Christine never knew what to do with Mrs Preedy's cakes. Sometimes she ate a piece for her lunch, but Vinson, who had liked her figure in England, had begun to notice that she was too plump in comparison with American girls, and she was trying hard to reduce although she did not think it would suit her. She usually gave the cakes to Maxwell, and once, when she and Mrs Preedy went out together to go shopping, Maxwell was sitting on the grass at the side of the apartments with the plate at his side and a large piece of cake half-way to his dusty pink mouth.

Christine did not know whether Mrs Preedy had seen, but the cakes continued to arrive outside her front door, although less frequently, as if Mrs Preedy might be having a struggle to make her good-neighbourliness overlook the incident.

Vinson did not like Mrs Preedy, although she called him Commodore and always asked politely after the Navy when they met on the stairs. He said that the Preedys were not the type of people you expected to find living opposite you, and the apartments must be going down in tone. One Saturday morning when he was at home he had heard Christine and Mrs Preedy
calling loudly to each other across the hall about Mr Preedy's gastroenteritis, and he had called Christine inside and asked her if she was trying to disgrace him.

When he said things like that to her he used a voice that reminded Christine of her headmistress at school and her matron in the hospital, and it made her laugh. Then Vinson was a little sad, and told her that it was only because he loved her and was proud of her that he wanted her so much to measure up to the right standards.
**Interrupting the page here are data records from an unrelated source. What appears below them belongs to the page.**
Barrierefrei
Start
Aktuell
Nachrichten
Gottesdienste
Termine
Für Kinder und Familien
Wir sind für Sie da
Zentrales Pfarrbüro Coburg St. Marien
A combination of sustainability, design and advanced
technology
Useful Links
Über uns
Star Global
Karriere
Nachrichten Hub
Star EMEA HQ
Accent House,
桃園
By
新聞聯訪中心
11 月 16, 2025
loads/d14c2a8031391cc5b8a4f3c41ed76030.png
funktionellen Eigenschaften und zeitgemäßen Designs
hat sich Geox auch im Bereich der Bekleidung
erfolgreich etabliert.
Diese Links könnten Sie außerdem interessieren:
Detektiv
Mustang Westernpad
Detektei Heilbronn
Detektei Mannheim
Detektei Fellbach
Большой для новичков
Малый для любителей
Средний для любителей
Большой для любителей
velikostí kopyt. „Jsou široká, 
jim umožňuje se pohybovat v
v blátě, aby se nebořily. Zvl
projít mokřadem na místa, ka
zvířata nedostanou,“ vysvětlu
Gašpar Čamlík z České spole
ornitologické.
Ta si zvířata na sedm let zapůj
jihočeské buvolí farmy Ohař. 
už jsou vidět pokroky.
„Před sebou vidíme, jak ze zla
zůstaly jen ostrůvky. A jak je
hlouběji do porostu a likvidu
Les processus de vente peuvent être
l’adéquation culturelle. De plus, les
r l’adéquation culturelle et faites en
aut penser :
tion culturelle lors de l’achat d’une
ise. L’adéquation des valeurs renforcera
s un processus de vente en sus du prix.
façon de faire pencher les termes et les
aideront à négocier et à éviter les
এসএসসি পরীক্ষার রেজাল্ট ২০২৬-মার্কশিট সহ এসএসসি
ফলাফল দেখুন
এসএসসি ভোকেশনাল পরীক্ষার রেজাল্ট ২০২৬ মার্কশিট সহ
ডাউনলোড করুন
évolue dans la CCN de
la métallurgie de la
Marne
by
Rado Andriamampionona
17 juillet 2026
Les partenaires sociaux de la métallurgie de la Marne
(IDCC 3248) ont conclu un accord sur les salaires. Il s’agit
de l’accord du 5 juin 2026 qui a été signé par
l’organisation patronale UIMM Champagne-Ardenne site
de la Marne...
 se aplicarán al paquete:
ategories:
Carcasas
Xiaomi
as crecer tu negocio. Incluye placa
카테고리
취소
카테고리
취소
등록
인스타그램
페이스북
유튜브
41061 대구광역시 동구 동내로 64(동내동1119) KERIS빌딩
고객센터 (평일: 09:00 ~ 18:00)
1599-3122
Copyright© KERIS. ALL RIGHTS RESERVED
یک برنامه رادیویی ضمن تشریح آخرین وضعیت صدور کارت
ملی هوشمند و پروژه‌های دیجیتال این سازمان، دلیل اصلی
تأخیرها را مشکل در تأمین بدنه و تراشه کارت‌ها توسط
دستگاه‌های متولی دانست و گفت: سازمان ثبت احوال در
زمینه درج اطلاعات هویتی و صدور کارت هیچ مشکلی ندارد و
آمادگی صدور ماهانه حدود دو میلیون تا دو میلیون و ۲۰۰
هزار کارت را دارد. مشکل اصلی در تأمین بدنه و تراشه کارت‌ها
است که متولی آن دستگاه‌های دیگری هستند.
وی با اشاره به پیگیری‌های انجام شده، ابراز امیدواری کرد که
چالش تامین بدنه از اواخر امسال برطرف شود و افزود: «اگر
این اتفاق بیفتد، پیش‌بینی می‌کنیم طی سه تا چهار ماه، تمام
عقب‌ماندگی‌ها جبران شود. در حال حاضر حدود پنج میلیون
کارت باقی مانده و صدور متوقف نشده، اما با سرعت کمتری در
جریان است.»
‘What standards?' Christine asked, still laughing at his pursed-up mouth and serious, unblinking stare. ‘The standards of a commander's wife, I suppose you'll say.'

‘If you like.'

‘Well, don't you ever be made an admiral, Vin. I'd never live up to it.'

‘I sincerely hope that I shall some day. It's the crown of every professional naval officer's career. And you'll make a fine admiral's wife. I know it.'

‘Oh yes,' said Christine, making a rude face. ‘I'll wear pompous hats and be a wet blanket at junior officers' parties and stand in a corner looking down my nose at all the bootlicking women whose husbands want promotion.'

‘Now, honey,' said Vinson uneasily, for he did not like her to talk that way about the sacred Mrs Hamer.